I’ve recently published a small Python project called aws-org-view, which lives here: https://github.com/nsmithuk/aws-org-view.
The motivation is simple: the AWS Organizations API is powerful, but it’s also low-level, chatty, and easy to misuse. Answering what should be straightforward questions — Is this account somewhere under this OU? or What does my OU hierarchy actually look like? — often requires multiple API calls, pagination, recursion, and careful caching to avoid throttling.
aws-org-view wraps all of that up behind a small, intentional API.
The library focuses on high-level queries that are common in real systems, especially security, governance, and automation tooling. For example:
Under the hood, the implementation is deliberately lazy and cache-heavy. It only makes the minimum number of API calls required to resolve a query, and aggressively caches results to reduce repeated lookups. This makes it well-suited to Lambda functions, policy engines, and other systems where Organizations data is referenced frequently but changes infrequently.
Another design goal was clean separation of concerns.

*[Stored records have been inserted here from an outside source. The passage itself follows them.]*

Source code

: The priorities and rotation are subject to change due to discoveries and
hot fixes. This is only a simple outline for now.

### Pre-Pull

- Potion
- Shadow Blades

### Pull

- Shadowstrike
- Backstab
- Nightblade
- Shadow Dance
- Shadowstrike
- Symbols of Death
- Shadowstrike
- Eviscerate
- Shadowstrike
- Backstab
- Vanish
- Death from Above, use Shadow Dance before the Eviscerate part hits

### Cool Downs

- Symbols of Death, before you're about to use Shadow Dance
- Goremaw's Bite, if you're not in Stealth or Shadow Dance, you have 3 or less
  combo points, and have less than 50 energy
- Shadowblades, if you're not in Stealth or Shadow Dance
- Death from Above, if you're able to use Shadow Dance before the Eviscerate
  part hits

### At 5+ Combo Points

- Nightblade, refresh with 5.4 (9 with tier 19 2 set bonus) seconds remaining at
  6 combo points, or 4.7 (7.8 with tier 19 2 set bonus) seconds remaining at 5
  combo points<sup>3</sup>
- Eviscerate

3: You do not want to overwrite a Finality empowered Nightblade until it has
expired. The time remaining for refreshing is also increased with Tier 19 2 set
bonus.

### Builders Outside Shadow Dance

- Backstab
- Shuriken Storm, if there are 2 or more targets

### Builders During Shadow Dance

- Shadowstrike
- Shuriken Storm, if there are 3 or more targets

Instead of tightly coupling the code to boto3 session construction or role-assumption logic, the library accepts a simple client provider interface. That makes it easier to test, easier to extend, and easier to integrate into more complex AWS setups.
This isn’t a full Organizations abstraction layer, and it’s not trying to be one. It’s a focused utility for asking higher-level questions of your AWS org, safely and efficiently.
If you’ve ever found yourself re-implementing the same OU-walking logic yet again, this might save you some time.